Why ultra-processed food is so easy to overeat
"Ultra-processed" (the NOVA classification's term[5]) means foods made mostly from extracted substances — oils, starches, isolated proteins, sugars — plus additives, engineered to be hyper-palatable, convenient, and shelf-stable. A 2019 inpatient trial found people eating ad-libitum from such diets consumed roughly 500 more calories per day than on a matched unprocessed diet[4] — these foods combine fat, sugar, and salt in ratios rarely found in whole foods[6], pack more calories into less volume and chewing time, and get eaten faster, blunting the signals that would normally tell you to stop. What's still debated is whether "processing" itself is the cause, or whether it's mostly standing in for foods that are already energy-dense and low in protein and fibre[7] — but either way, the target is the same: foods that are energy-dense, low in protein and fibre, and quick to eat, whatever label gets attached to them.

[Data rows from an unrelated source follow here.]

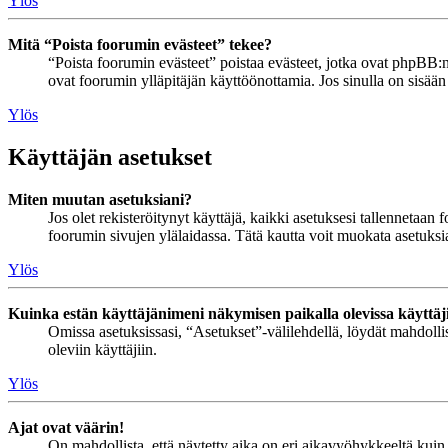
Ylös
Mitä “Poista foorumin evästeet” tekee?
“Poista foorumin evästeet” poistaa evästeet, jotka ovat phpBB:n 
ovat foorumin ylläpitäjän käyttöönottamia. Jos sinulla on sisää
Ylös
Käyttäjän asetukset
Miten muutan asetuksiani?
Jos olet rekisteröitynyt käyttäjä, kaikki asetuksesi tallennetaa
foorumin sivujen ylälaidassa. Tätä kautta voit muokata asetuksias
Ylös
Kuinka estän käyttäjänimeni näkymisen paikalla olevissa käyttäj
Omissa asetuksissasi, “Asetukset”-välilehdellä, löydät mahdoll
oleviin käyttäjiin.
Ylös
Ajat ovat väärin!
On mahdollista, että näytetty aika on eri aikavyöhykkeeltä kuin 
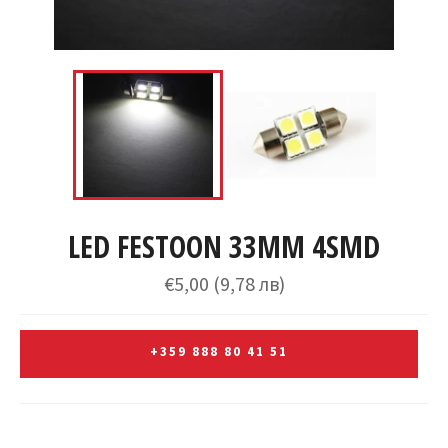
LED FESTOON 33MM 4SMD
Редовна
€5,00
(9,78 лв)
цена
+359 888 80 41 51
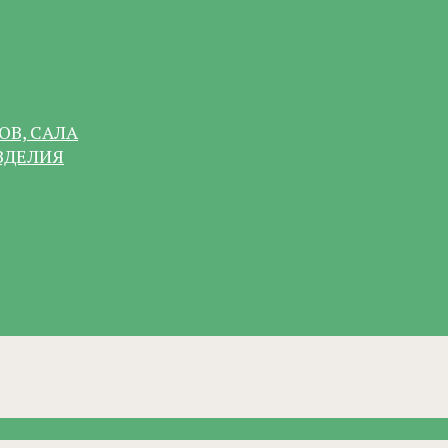
ОВ, САЛА
ЗДЕЛИЯ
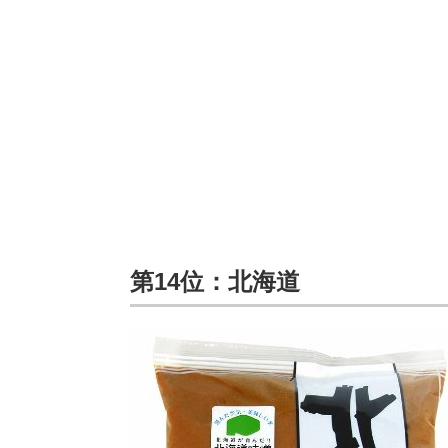
第14位：北海道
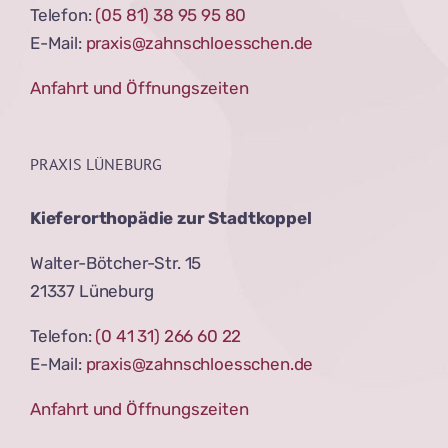
Telefon:
(05 81) 38 95 95 80
E-Mail:
praxis@zahnschloesschen.de
Anfahrt und Öffnungszeiten
PRAXIS LÜNEBURG
Kieferorthopädie zur Stadtkoppel
Walter-Bötcher-Str. 15
21337 Lüneburg
Telefon:
(0 41 31) 266 60 22
E-Mail:
praxis@zahnschloesschen.de
Anfahrt und Öffnungszeiten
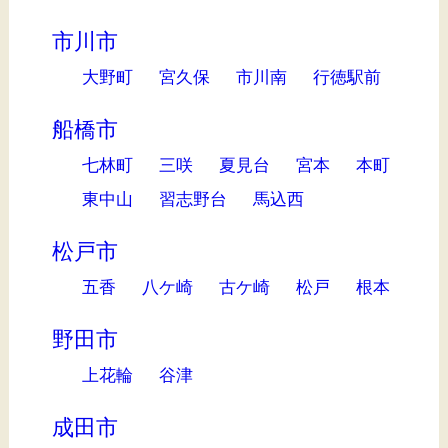
市川市
大野町
宮久保
市川南
行徳駅前
船橋市
七林町
三咲
夏見台
宮本
本町
東中山
習志野台
馬込西
松戸市
五香
八ケ崎
古ケ崎
松戸
根本
野田市
上花輪
谷津
成田市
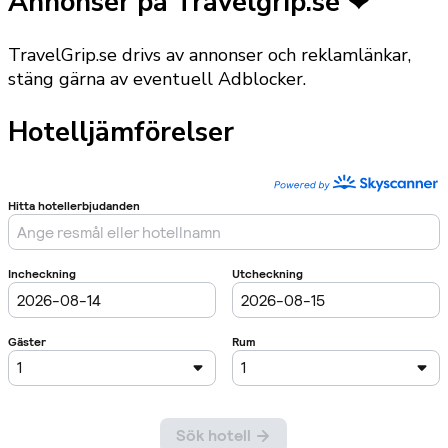
Annonser på Travelgrip.se ❤
TravelGrip.se drivs av annonser och reklamlänkar,
stäng gärna av eventuell Adblocker.
Hotelljämförelser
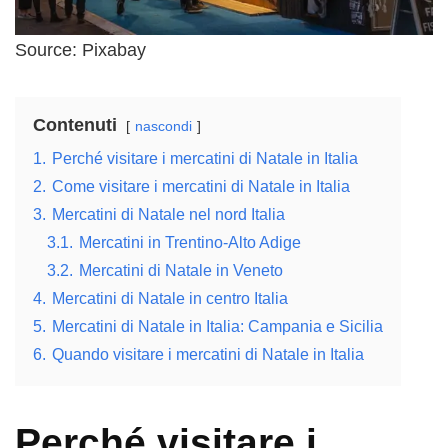
Source: Pixabay
Contenuti
nascondi
1.
Perché visitare i mercatini di Natale in Italia
2.
Come visitare i mercatini di Natale in Italia
3.
Mercatini di Natale nel nord Italia
3.1.
Mercatini in Trentino-Alto Adige
3.2.
Mercatini di Natale in Veneto
4.
Mercatini di Natale in centro Italia
5.
Mercatini di Natale in Italia: Campania e Sicilia
6.
Quando visitare i mercatini di Natale in Italia
Perché visitare i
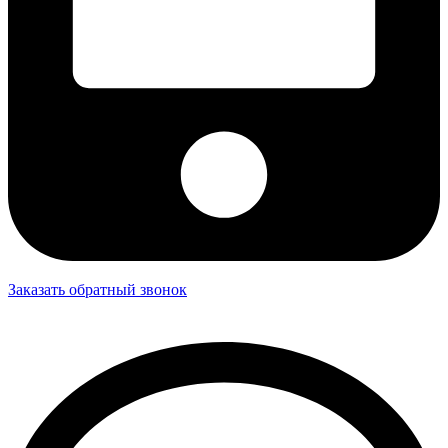
Заказать обратный звонок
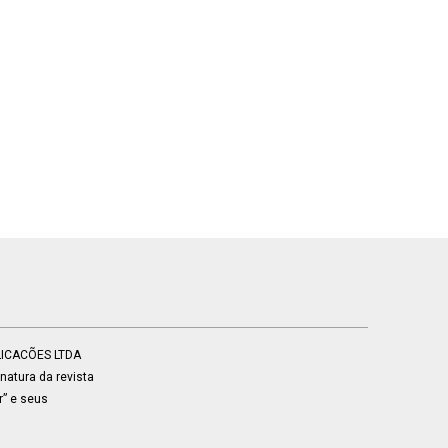
BLICACÕES LTDA
atura da revista
r” e seus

Tracking is a tool, not an identity
Calorie and macro tracking is genuinely useful for learning portion sizes and closing the gap between what you think you eat and what you actually eat. It can also become counterproductive — for a minority of people, rigid tracking tips into anxiety around food, compulsive checking, or rules that get harder to break rather than easier. If tracking starts to feel like it's running you rather than the other way round, or meals become a source of dread rather than information, that's worth taking seriously and talking to a doctor about, not pushing through.
Setting a sensible calorie target
A practical starting point is to estimate maintenance calories (your TDEE, or total daily energy expenditure — the calories you burn in a day) using an established predictive equation such as Mifflin-St Jeor, then adjust by roughly 15–20% up or down for gaining or losing weight respectively. These equations are estimates with meaningful individual error margins, so the correct approach is to set a starting target, track actual weight trend over 2–3 weeks, and adjust intake based on what the data shows rather than trusting the formula in isolation.
| Goal | Typical adjustment from maintenance | Realistic rate of change |
|---|---|---|
| Fat loss | -15% to -25% | 0.5–1% of bodyweight per week |
| Maintenance | 0% | — |
| Lean mass gain | +10% to +20% | 0.25–0.5% of bodyweight per week |
Rate of loss and the cost of going too fast
Larger deficits accelerate fat loss in the short term but increase the proportion of weight lost as lean tissue rather than fat, particularly when protein intake and resistance training are inadequate[8]. Aggressive deficits also tend to increase hunger and reduce adherence over a typical multi-month timeframe. A moderate deficit that someone can sustain for twelve weeks consistently outperforms an aggressive one that collapses after three.
Plateaus are normal, not a metabolic failure
Weight loss is rarely linear because body water fluctuates with sodium intake, carbohydrate intake, hormonal cycles, and stress. A genuine plateau — no downward trend across 2–3 weeks of accurate tracking — is usually explained by expenditure adapting downward as you get lighter, or by intake drifting upward, not by a damaged metabolism.
Body composition versus the number on the scale
Scale weight reflects fat, muscle, water, and gut content combined. Two people who lose the same five kilograms can end up looking very different depending on how much of that came from fat versus muscle. Adequate protein intake (Section 2) and resistance training are the two biggest levers for protecting lean mass during a deficit, and for building it during a surplus[8][9].
What this means in practice
Pick a calorie target from the table above and stick with it for 2–3 weeks before judging it — don't adjust daily based on the scale.
Weigh yourself at the same time of day, 3–7 times a week, and judge the trend line, not any single number.
If weight isn't moving after 2–3 honest weeks, adjust calories by 5–10% rather than starting a different diet entirely.